O Samu é um programa do governo federal que tem como objetivo ser um serviço de atendimento médico de urgência que atenda 24 horas por dia. Integrado a bombeiros e hospitais, o serviço é acionado gratuitamente por meio do fone 192, para atuar em situações onde houver risco de vida iminente, como acidentes de trânsito, agressões e urgências clínicas. 
 
Em 2011, o governo enviou cinco ambulâncias para a região, sendo três para Franca, onde fica a central de regulação de vagas. Duas viaturas de suporte básico, compostas por motorista, ajudante e enfermeiro, foram deslocadas para prestar atendimento em Pedregulho e Patrocínio Paulista. 
 
Os municípios vizinhos alegam que não está compensando manter a parceria. “A continuidade do serviço é objeto de discussão, sim.
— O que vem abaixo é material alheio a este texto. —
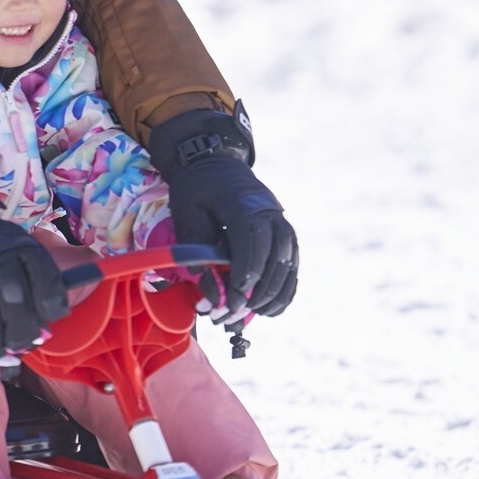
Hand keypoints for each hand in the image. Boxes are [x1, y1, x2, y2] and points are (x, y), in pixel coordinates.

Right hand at [0, 174, 69, 362]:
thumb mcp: (17, 245)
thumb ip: (36, 276)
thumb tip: (50, 317)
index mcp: (16, 245)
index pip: (41, 272)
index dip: (51, 299)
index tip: (53, 316)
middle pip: (13, 299)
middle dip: (22, 330)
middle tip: (23, 343)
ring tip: (0, 352)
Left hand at [149, 109, 297, 320]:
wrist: (215, 163)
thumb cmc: (197, 188)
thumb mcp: (187, 211)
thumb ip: (196, 248)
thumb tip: (208, 287)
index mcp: (244, 204)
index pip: (251, 245)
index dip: (243, 277)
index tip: (229, 301)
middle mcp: (270, 213)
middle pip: (274, 259)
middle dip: (255, 293)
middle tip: (233, 315)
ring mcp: (281, 222)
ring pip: (288, 264)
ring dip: (272, 295)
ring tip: (250, 315)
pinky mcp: (284, 232)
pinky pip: (292, 264)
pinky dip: (285, 288)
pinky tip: (270, 308)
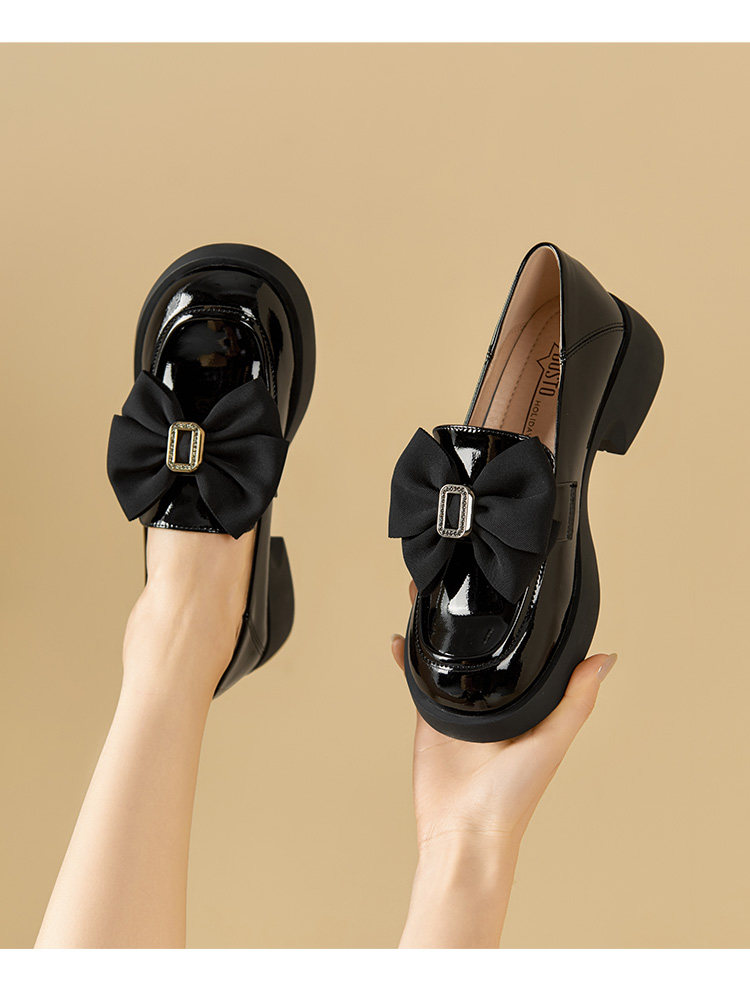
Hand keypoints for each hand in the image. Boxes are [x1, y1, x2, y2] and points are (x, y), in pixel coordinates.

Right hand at [393, 581, 616, 946]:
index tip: (514, 585)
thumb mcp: (552, 741)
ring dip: (437, 626)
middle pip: (483, 645)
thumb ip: (576, 700)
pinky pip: (417, 678)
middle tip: (462, 576)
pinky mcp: (429, 715)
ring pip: (448, 654)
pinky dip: (406, 657)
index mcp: (527, 703)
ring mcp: (459, 705)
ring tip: (428, 592)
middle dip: (473, 613)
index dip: (521, 620)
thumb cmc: (514, 797)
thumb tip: (606, 657)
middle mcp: (494, 700)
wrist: (464, 830)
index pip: (527, 651)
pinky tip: (398, 639)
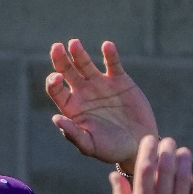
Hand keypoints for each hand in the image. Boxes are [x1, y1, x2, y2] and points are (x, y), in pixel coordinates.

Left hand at [46, 40, 157, 170]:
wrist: (139, 144)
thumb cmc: (111, 149)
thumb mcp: (91, 146)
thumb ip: (73, 134)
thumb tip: (56, 119)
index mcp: (73, 108)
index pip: (56, 91)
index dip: (53, 82)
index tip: (56, 77)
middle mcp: (83, 93)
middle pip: (67, 71)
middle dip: (60, 60)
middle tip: (56, 48)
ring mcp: (101, 84)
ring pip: (86, 64)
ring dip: (79, 53)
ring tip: (74, 44)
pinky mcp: (119, 80)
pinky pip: (113, 64)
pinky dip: (110, 54)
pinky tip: (107, 46)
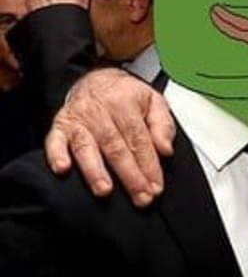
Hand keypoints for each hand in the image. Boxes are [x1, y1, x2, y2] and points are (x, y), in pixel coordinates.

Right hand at [45, 68, 175, 206]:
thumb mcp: (153, 102)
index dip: (148, 165)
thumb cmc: (127, 96)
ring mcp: (77, 119)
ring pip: (86, 147)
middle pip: (115, 147)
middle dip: (129, 176)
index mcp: (124, 102)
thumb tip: (165, 150)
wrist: (96, 79)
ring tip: (104, 190)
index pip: (138, 139)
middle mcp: (98, 110)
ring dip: (95, 171)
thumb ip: (163, 125)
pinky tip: (63, 169)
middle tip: (141, 197)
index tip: (156, 187)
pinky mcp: (60, 126)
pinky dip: (56, 155)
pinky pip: (54, 141)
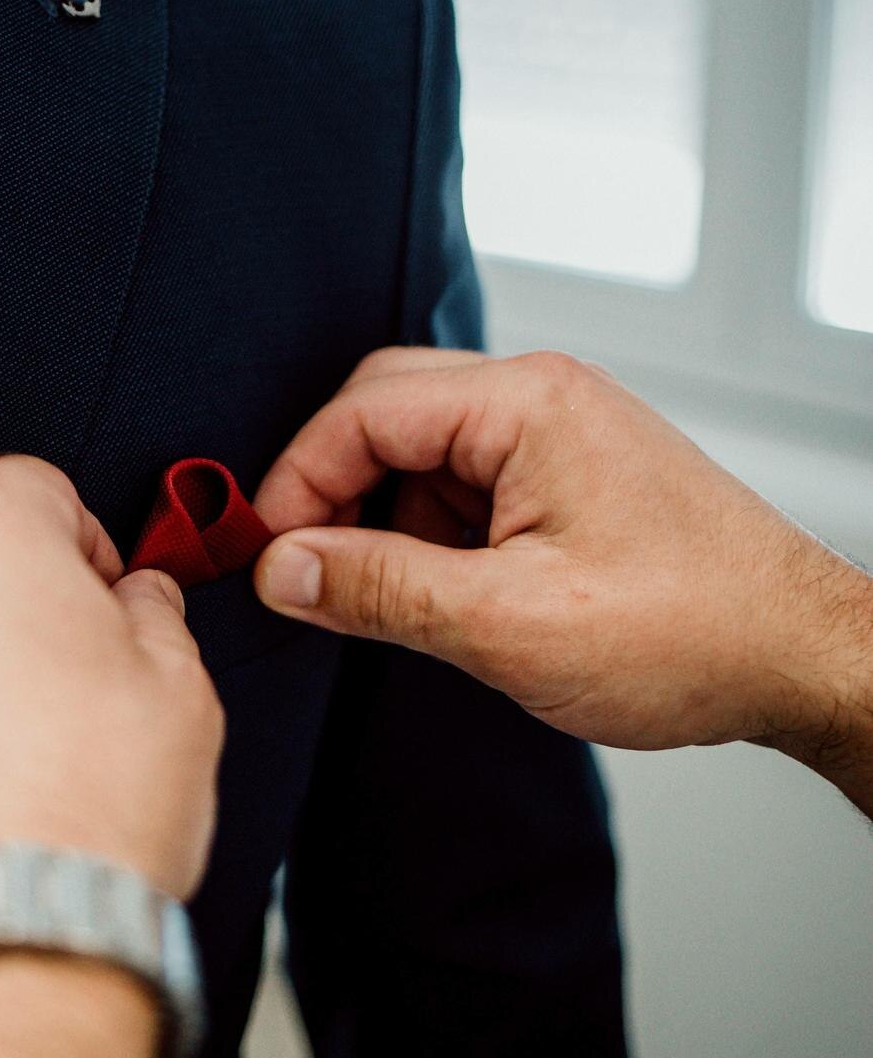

Nós recebemos R$ 13.125 por mês para manutenção, mas temos que complementar o restante, o que encarece muito o serviço. O déficit chega a R$ 200 mil por ano, o que é muito para uma cidade do nosso porte”, disse Valdeir Eurípedes Sanguino, secretário de Saúde de Patrocínio. A ambulância também atende Itirapuã, mas a Prefeitura de Patrocínio paga a conta sozinha.
 
Para manter a viatura do Samu funcionando 24 horas, o município disponibiliza três motoristas e cinco técnicos de enfermagem concursados. Além de arcar com os custos, a Prefeitura ainda precisa se submeter aos critérios da central de regulação do Samu em Franca para despachar a viatura.
 
Ao abrir mão do serviço, o município teria independência e economizaria. Como Patrocínio está perto de Franca e já é atendido pelas unidades de resgate daqui, a avaliação é de que o prejuízo será mínimo se abrir mão do Samu. “Estamos comprando ambulâncias e reformando as existentes para investir no serviço próprio de atendimento. Ainda estamos ponderando e só vamos tomar a decisão de devolver o Samu se tivermos convicção de que teremos condições de manter e melhorar a prestação do serviço à população”, concluiu o secretário.
 
Pedregulho
Em Pedregulho, a possibilidade de o Samu ser desativado provocou debates na Câmara, e políticos estão se mobilizando pela continuidade do serviço. O vereador Renato Ribeiro Saade (PMDB) convocou uma audiência pública para esta quarta-feira, às 19h30, na Casa da Cultura, para debater o assunto. 
 
“O prefeito e o Conselho Municipal de Saúde já manifestaram o interesse de devolver. Pretendo mobilizar a sociedade para barrar a desativação do serviço. Vamos conversar com as Prefeituras de Rifaina e Jeriquara, que também são atendidas pela ambulância da nossa cidade, para buscar uma alternativa para manter o Samu”, disse o vereador.